Eine lang erwartete Entscheidung der Großen Beschwerdekammer ist gerade zu einer Frage ergangen, die in der Praxis immer wieder auftaucht: Kann der Name eines berühmten Autors als Unionsmarke für Waren und Dienstleistungen fungieren, die Inhalte transportieren können? In der Rechtssache GEORGE ORWELL (R 2248/2019-G) bestätigt die Große Beschwerdekammer die Zurückweisung des Zeichens für eine breite Palette von Waren und Dienstleistungen der Klassen 9, 16 und 41 (aufgezeichnete/digitale Medien, Druckerzeugnisse und Dienstleistungen im Bereich Unterhaltung/Bildung).

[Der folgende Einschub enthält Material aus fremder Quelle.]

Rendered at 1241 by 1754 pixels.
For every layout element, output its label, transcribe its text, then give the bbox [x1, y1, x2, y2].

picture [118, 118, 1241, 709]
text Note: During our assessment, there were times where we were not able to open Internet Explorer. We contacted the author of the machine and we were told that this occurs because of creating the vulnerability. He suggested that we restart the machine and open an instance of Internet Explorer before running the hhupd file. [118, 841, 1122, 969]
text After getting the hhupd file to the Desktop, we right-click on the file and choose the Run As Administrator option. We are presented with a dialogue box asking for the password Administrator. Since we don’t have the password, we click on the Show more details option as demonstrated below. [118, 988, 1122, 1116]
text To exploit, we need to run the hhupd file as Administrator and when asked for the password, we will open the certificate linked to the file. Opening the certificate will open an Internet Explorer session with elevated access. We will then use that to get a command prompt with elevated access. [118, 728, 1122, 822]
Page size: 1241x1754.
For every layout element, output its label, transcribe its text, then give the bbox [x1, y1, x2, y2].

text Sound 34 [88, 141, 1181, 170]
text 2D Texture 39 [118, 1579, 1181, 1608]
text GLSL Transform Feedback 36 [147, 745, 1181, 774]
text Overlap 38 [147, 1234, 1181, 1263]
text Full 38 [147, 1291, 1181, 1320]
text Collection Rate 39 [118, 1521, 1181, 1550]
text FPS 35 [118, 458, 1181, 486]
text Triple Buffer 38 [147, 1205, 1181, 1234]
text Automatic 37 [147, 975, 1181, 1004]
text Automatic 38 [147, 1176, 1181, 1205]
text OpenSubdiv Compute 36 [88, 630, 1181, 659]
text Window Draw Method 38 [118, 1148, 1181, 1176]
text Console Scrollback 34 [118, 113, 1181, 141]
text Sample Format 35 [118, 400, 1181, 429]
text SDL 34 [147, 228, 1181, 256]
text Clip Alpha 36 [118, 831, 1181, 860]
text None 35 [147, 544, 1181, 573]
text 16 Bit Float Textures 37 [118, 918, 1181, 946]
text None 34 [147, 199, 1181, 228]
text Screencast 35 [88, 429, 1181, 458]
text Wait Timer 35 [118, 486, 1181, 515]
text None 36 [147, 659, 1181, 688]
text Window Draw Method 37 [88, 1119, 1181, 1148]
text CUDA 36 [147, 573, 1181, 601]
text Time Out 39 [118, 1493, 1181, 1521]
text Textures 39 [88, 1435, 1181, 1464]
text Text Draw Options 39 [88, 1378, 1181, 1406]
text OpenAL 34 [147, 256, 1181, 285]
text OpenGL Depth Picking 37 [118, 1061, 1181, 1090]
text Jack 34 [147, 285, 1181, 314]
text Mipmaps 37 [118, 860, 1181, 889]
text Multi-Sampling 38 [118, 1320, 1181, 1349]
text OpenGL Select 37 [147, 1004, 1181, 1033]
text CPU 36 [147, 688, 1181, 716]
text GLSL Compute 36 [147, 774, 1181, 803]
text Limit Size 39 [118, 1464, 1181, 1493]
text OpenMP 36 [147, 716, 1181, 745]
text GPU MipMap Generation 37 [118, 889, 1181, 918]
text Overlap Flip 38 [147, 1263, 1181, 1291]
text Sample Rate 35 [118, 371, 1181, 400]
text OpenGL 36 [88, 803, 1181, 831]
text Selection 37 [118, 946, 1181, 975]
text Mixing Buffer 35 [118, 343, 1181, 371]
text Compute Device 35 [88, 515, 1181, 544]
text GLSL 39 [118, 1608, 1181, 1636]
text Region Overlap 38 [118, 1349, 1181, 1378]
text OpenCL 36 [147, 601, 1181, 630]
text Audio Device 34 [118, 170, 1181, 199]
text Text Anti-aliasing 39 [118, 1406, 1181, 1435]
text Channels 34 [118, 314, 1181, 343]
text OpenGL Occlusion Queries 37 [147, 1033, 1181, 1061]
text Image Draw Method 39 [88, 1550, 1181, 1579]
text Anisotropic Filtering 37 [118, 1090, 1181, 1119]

Die Entscheidung bedeutet nicht, dass berühmte Namen generell nicht als Marken eingetragen werden können. Vielmehr verdeutlicht sie, unter welchen Umständen der Name einer berühmten Person beschreibend für den Gegenstand der betreffenden Waren und Dienstleistungen sein kann. Die Bedeutung der Entscheidung liegt in der Formulierung einer „Gegenstandsanalyse” gemäß Artikel 7 Absatz 1 Buchstabe c EUTMR für Namen berühmter Personen durch die Große Beschwerdekammer, die sich wie ein praktischer Test liest: Wenn die maßgeblichen Verkehrskreise den Namen sofort als Beschreibung dessen verstehen, worum es bei den Waren und Dienstleistungen geht (oder was sie enthalten), ist das Zeichen beschreibend und daher auch nicht unterscheidungskräftig.
Besonders bemerkenswert ist die nicht erschöpfende Liste von Parametern, anhand derer die Große Beschwerdekammer beurteilt, ob ein berühmter Name als Bezeichnung für einen Gegenstand wahrgenommen wird: Berühmtheit und Bekanntheit; weit verbreitete Verbreitung und Adaption der Werke; soziale und kulturelle Integration (Preise, Institutionen, Gedenkfeiern); die Dauer, seit der der Urheber bekannt ist und in der öffentlichen Diskussion präsent bleibt; sprachliche Ableitungen (hier „Orwellian“); und die Marktrealität (wie Bibliotheken/Buchhandlungen und das Publikum solche Materialien tatsächlich kategorisieren und suchen). Auf dieser Grundlage kommt die Große Beschwerdekammer zu dem Schluss, dass „GEORGE ORWELL“ zumindest vom englischsprachigen Publikum in Irland und Malta als unmittelbarer Verweis auf den Autor und für die fraglichen Waren und Dienstleistungen als Hinweis darauf wahrgenommen wird, dass es sich um Orwell handelt.
Zwei weitere Punkte sind hervorzuheben. Erstens ist der Urheberrechtsstatus kein Trumpf: Das Bestehen oder Erlöschen des Urheberrechts ist für die Beurteilung nach Artikel 7 EUTMR nicht entscheidend. Zweitens haben die Identität und die Berechtigungserklärung des Antragstellers keinen Einfluss auf die absoluten Gründe: Die Entscheidung basiert auf der Wahrnehmung des Zeichens durch die Verbraucher für die angegebenen Waren und Dienstleistungen und nicht darauf, wer den Antrag stellt oder wer den Nachlass kontrolliert.
In der Praxis verdeutlicht diese Entscheidung die Herangehensweise des EUIPO an Namen von Autoren (und möglicherweise anderen Persönlichkeiten des kulturellen Lebens), wenn die Spezifikation Medien, Veröffentlichungen sowie kulturelle und Bildungsdienstleistungen umfasst. Sie verdeutlicht, wie die Beschreibbarkeit des „Gegenstands“ bewertet wird, wenn es sich bei dem Zeichen um einen weltweit bekannten Namen handelt.